--- SELECTED PASSAGE Enclosed Below ---
Minocycline attenuates oxidative/nitrosative stress and cerebral complications of acute liver failure in rats

In the present study, the effects of minocycline on progression of encephalopathy and brain edema in rats with acute liver failure (ALF) resulting from hepatic devascularization were studied in relation to the antioxidant action of the drug. ALF rats were sacrificed at precoma and coma stages of encephalopathy along with their appropriate sham-operated controls. Minocycline-treated ALF rats were sacrificed in parallel with comatose vehicle-treated ALF controls. Microglial activation was assessed using CD11b/c (OX-42) immunohistochemistry. Nitrite/nitrate levels in plasma and brain were measured using the Griess reaction. Expression of nitric oxide synthase (NOS) isoforms and heme oxygenase-1 (HO-1) were measured using real-time quantitative PCR and Western blot analysis. Increased nitrite/nitrate levels were observed in the plasma of ALF rats at coma stage of encephalopathy compared to sham-operated controls. Increased expression of HO-1 mRNA and protein was observed in the frontal cortex of ALF rats at both precoma and coma stages of encephalopathy. Significant increases in expression of endothelial (eNOS) and inducible (iNOS) isoforms of NOS mRNA and protein occurred only at coma stages of encephalopathy accompanied by increased brain nitrite/nitrate concentrations. As expected, minocycline attenuated microglial activation as confirmed by decreased OX-42 immunoreactivity, normalized nitrite/nitrate levels in brain and significantly attenuated HO-1, eNOS and iNOS expression. These results indicate that the beneficial effect of minocycline on the neurological complications of ALF is mediated, at least in part, by reduction of oxidative/nitrosative stress.
--- End of Enclosed SELECTED PASSAGE ---
▶ _WHAT YOU ARE ASKED TO DO_
Answer these questions about the minocycline abstract above:
1. Which method was used to assess microglial activation?
2. In which brain region was increased HO-1 expression observed, and at which stages of encephalopathy?
3. What caused the acute liver failure in the rats?
--- DATASET CONTENT Enclosed Below ---
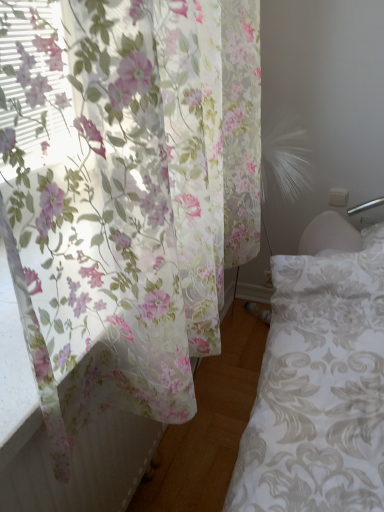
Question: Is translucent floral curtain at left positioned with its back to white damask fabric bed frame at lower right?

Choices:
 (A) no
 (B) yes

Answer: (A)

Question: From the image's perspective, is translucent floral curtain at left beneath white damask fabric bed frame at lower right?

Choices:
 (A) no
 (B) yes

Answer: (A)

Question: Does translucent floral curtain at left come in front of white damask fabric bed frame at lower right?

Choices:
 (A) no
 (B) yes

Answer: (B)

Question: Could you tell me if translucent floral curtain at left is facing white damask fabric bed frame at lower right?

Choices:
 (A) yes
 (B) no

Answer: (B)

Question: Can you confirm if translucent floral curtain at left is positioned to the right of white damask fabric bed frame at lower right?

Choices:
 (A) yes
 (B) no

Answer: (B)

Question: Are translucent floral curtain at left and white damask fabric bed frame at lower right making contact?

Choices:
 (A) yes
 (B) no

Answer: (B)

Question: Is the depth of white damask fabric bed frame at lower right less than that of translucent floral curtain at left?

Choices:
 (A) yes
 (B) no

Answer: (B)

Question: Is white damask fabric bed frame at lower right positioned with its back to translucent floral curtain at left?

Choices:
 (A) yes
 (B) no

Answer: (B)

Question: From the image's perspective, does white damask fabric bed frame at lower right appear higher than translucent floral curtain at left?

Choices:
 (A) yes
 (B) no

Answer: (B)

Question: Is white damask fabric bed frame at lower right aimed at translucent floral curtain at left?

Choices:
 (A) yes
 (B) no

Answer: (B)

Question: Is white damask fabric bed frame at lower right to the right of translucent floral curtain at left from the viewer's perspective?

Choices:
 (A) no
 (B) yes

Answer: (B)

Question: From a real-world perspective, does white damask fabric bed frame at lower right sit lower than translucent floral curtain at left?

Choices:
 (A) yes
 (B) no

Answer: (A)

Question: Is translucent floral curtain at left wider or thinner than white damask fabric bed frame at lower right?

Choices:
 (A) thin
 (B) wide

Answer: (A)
--- End of Enclosed DATASET CONTENT ---
--- DATASET CONTENT Enclosed Below ---
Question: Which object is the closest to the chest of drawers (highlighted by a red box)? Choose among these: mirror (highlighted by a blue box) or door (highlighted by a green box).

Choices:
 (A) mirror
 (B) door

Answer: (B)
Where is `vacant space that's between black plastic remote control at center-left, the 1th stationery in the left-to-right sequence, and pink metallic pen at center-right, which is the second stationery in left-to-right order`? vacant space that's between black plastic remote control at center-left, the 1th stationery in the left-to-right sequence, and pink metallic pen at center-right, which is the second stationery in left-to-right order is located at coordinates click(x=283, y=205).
--- End of Enclosed DATASET CONTENT ---
▶ _WRITTEN SOLUTION_
1. CD11b/c (OX-42) immunohistochemistry.
2. The frontal cortex, at both the precoma and coma stages.
3. Hepatic devascularization.